🤖 AI Summary
In multi-agent reinforcement learning (MARL), decentralized execution under partial observability hinders effective coordination. To address this, we propose the Factorized Multi-Agent Transformer (f-MAT), which models local agent interactions as a dynamic graph structure. f-MAT introduces two novel mechanisms: factorized grouping—partitioning agents into task-relevant subsets—and overlapping graph attention—enabling scalable, context-aware message passing across overlapping neighborhoods. Crucially, it operates under decentralized execution constraints while supporting centralized training, fully compatible with the CTDE paradigm. The architecture enables efficient graph-based communication and parallel decision-making during both training and deployment. Evaluated on networked control tasks—including traffic signal coordination and wireless power control—f-MAT consistently outperforms state-of-the-art baselines in performance, generalization across topologies, and system scalability, demonstrating robustness to varying agent counts and graph dynamics.
📝 Abstract
In multi-agent reinforcement learning, a commonly considered paradigm is centralized training with decentralized execution.
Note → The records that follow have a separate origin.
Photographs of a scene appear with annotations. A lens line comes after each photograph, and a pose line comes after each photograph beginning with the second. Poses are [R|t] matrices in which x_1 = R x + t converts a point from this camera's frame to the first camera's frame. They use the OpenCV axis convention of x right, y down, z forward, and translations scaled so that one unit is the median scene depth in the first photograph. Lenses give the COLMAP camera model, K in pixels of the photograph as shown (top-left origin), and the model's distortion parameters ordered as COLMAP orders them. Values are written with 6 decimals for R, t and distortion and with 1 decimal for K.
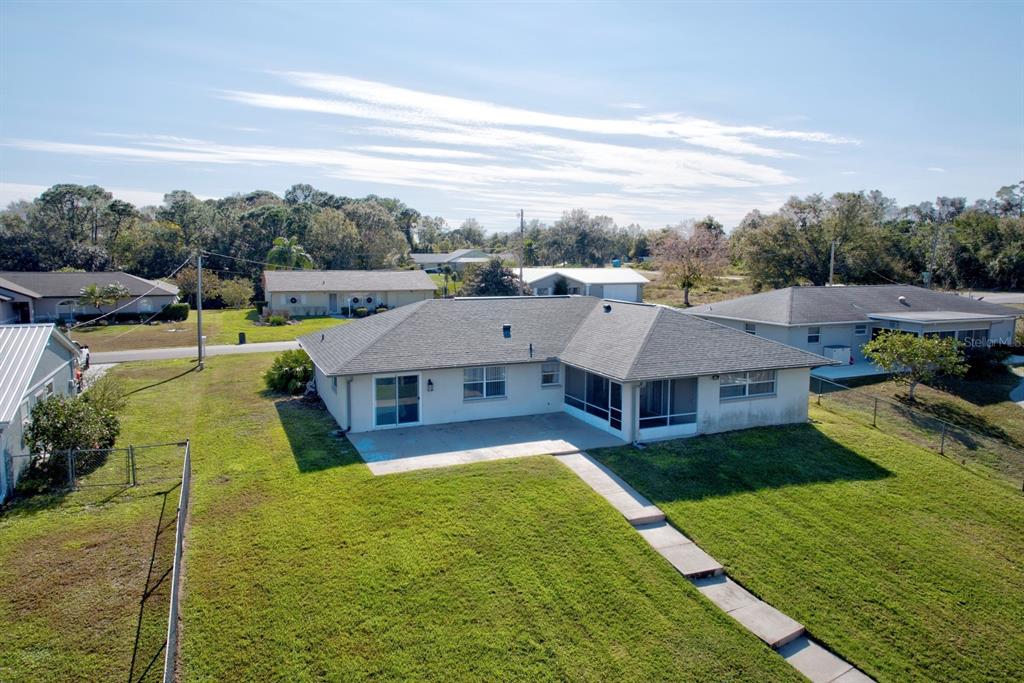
lens RADIAL K [[689.1, 0, 512.5], [0, 689.1, 339.5], [0, 0, 1]] dist [0.054542, -0.017534]
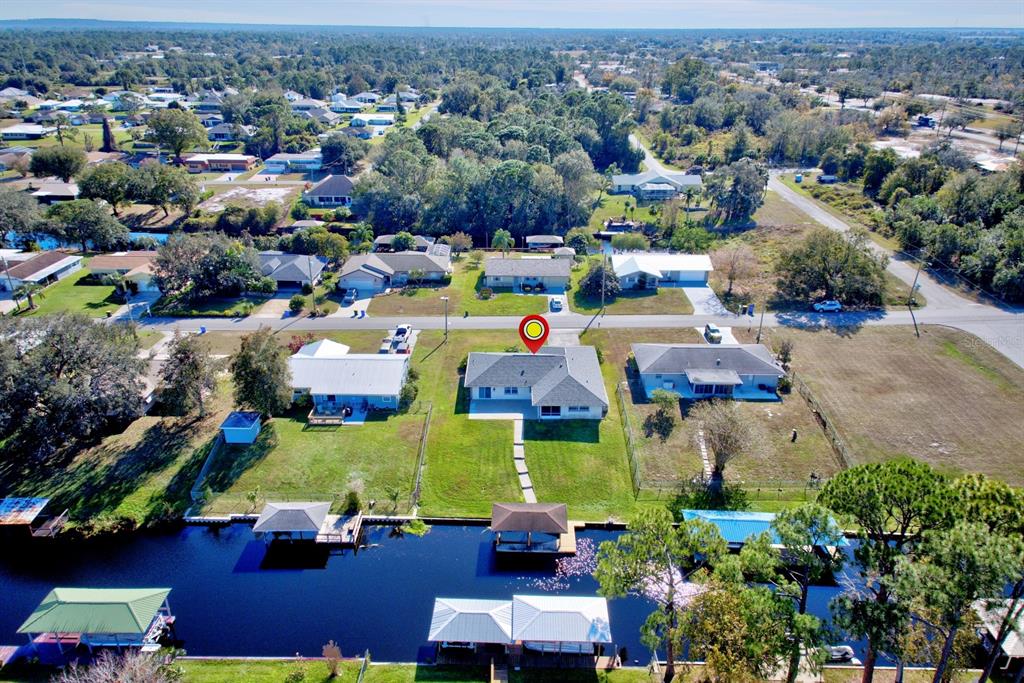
lens RADIAL K [[689.1, 0, 515.8], [0, 689.1, 345.0], [0, 0, 1]] dist [0.054542, -0.017534]
pose [[0.921076, 0.164490, -0.352935, 1.227437], [-0.051650, 0.949995, 0.307963, -1.282389], [0.385943, -0.265428, 0.883513, -2.076611]]
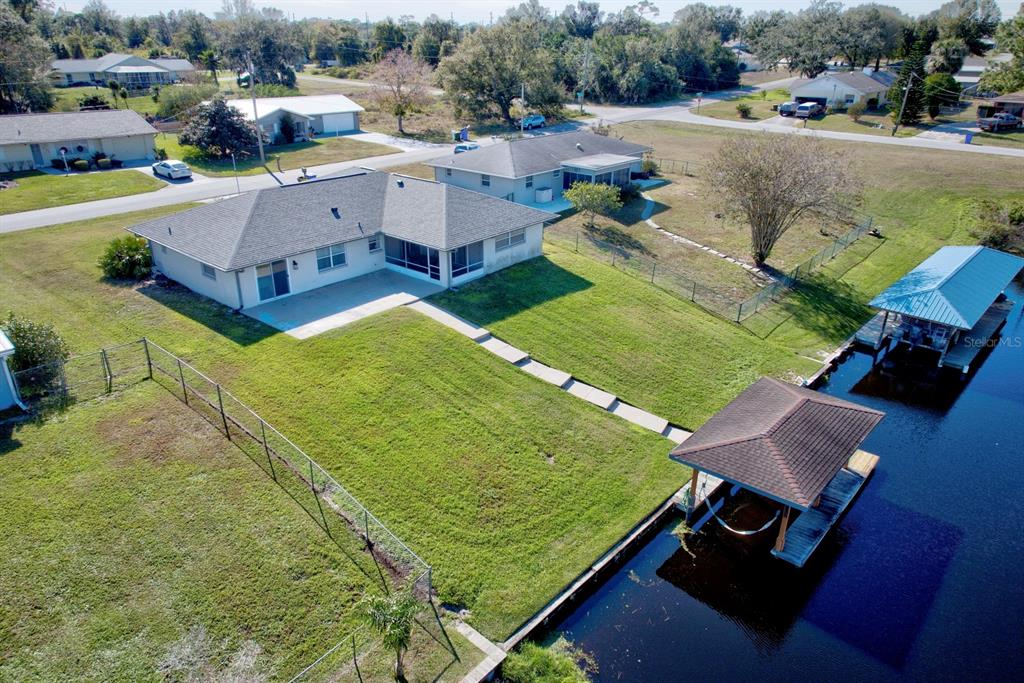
lens RADIAL K [[689.1, 0, 514.0], [0, 689.1, 336.6], [0, 0, 1]] dist [0.054542, -0.017534]
pose [[0.893905, -0.175011, 0.412680, -0.328561], [0.050172, 0.953912, 0.295862, -0.181463], [-0.445440, -0.243767, 0.861488, -0.380593]]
However, in this framework, decentralized execution restricts the development of coordinated policies due to the local observation limitation. In this paper, we consider the cooperation among neighboring agents during execution and formulate their interactions as a graph. Thus, we introduce a novel encoder-decoder architecture named Factor-based Multi-Agent Transformer ($f$-MAT) that utilizes a transformer to enable communication between neighboring agents during both training and execution. By dividing agents into different overlapping groups and representing each group with a factor, $f$-MAT achieves efficient message passing and parallel action generation through factor-based attention layers. Empirical results in networked systems such as traffic scheduling and power control demonstrate that $f$-MAT achieves superior performance compared to strong baselines, thereby paving the way for handling complex collaborative problems.